Syndication Offers Alternative to Buyers

May 3, 2009  •  Post A Comment

If broadcasters stay bullish in the upfront, marketers may look for alternatives—and some of those ad dollars could be diverted to syndicated programming.
While syndicators are looking to trumpet the value of their product, they have less inventory to sell in the upfront than do broadcast or cable networks and are therefore unable to take a real leadership position, media buyers say.
“Over time, syndication has benefited from being a value proposition,” said Amy McMahon, associate activation director of media buyer Starcom USA.
If the broadcasters try to keep prices high, “It may direct people to syndication,” she added.
Nevertheless, with the weak economy, buyers are expecting upfront ad revenues for the broadcasters, cable networks and syndicators to be smaller than last year. And there will be pressure from the buyers to roll back pricing.
That means it’s likely that the syndicators, who traditionally sell the bulk of their advertising during the upfront, will be doing more business in scatter this time around, one buyer said.
To some degree, that’s already taking place because some advertisers canceled last year’s upfront commitments.
“We’ve been writing scatter business, and are continuing to write scatter business,” said Bo Argentino, NBC Universal Domestic Television’s senior VP of advertising and media sales.
Ms. Argentino said it’s no surprise that an unusually high number of buyers opted out of their 2008 upfront commitments during the second quarter.
“Anyone that’s telling you that they didn’t have significant options, I think, is either exaggerating or the rare exception,” she said.
However, Ms. Argentino said that NBC had zero difficulties selling in the second quarter.
Companies that purchase advertising time from broadcasters during the upfront period are allowed to give back some of the time, but generally must notify the broadcaster 90 days before the start of a new quarter.
On Par
Media buyers are fairly confident that a similar number of advertisers will exercise their option in the third quarter as did in the second quarter.

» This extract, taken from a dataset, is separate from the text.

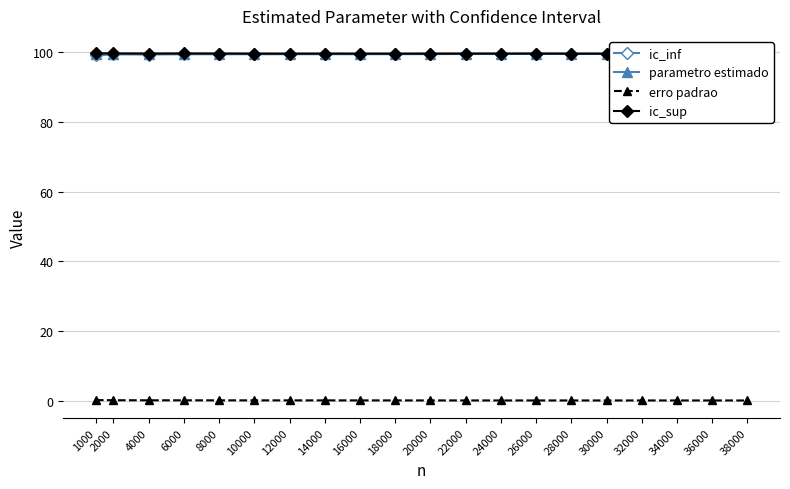

The parametro estimado series shows 143.2 at 32000. True or false?

False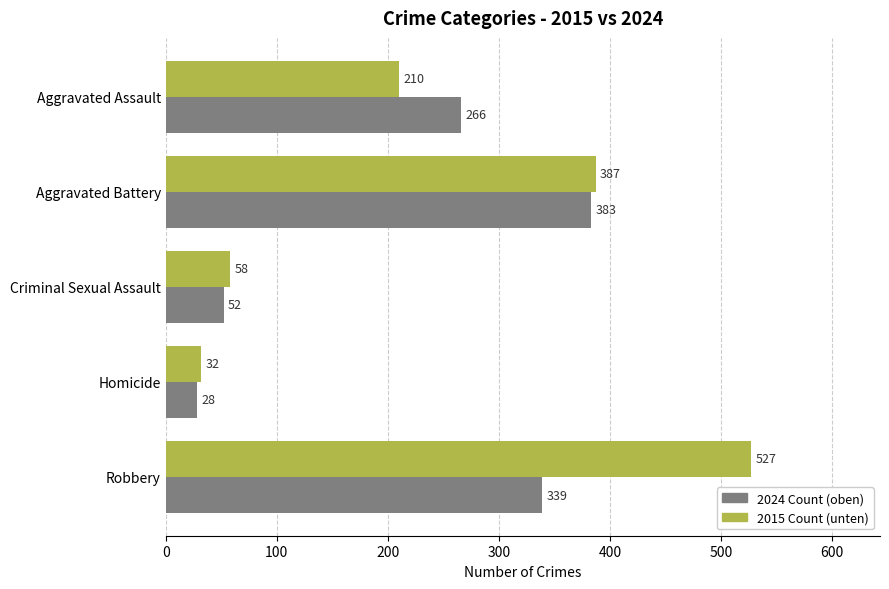

Which label corresponds to the largest value in the chart?

Robbery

As for the coming upfront, the struggling economy continues to force gyrating budgets, and marketers and buyers may wait longer and longer to lock in their advertising dollars.

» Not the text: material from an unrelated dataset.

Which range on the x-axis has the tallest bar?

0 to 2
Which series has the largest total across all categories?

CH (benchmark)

“In the last down market, syndication didn’t get done until roughly August or September,” Ms. McMahon said.
“The recession has got everyone slowing down a little bit,” Ms. Argentino said. “Agencies and clients are spending a little bit more time preparing and getting comfortable with what they are preparing to commit.”
NBC’s newest property in broadcast syndication, “The Office,” as well as Twentieth Television’s “My Name Is Earl” and Sony Pictures Television’s first-run “The Dr. Oz Show,” are garnering interest in the syndication community, Ms. McMahon said.
“I think there’s a lot of hope for ‘Dr. Oz.’ Certainly he’s got a good pedigree with his relationship with Oprah and the fact that it’s being co-produced with Harpo,” Ms. McMahon said.
Syndication is showing off its integration chops this go-round, as the quality and amount of creative in-show branding has grown significantly in the past few years, Ms. McMahon added.
Howard Levy, executive VP of advertising sales for Disney-ABC Domestic Television, said “Live With Regis and Kelly’s” 2008 “High Heel-a-thon,” sponsored by Dr. Scholl’s, wouldn’t have been possible a few years ago.
The cost for the insurance alone, plus the additional cost of setting up an outdoor shoot for a race in high heels, would have been too much for the show to produce by itself.
Remaining Upbeat
Even with all the success, syndicators are optimistic that ad dollars will at least break even with last year, although buyers aren’t as convinced.
One buyer said syndication is going to take its advertising lumps just like the rest of the industry.
The sellers, on the other hand, wouldn’t talk specifics on how they expect this year’s upfront to finish, saying it’s too soon to tell.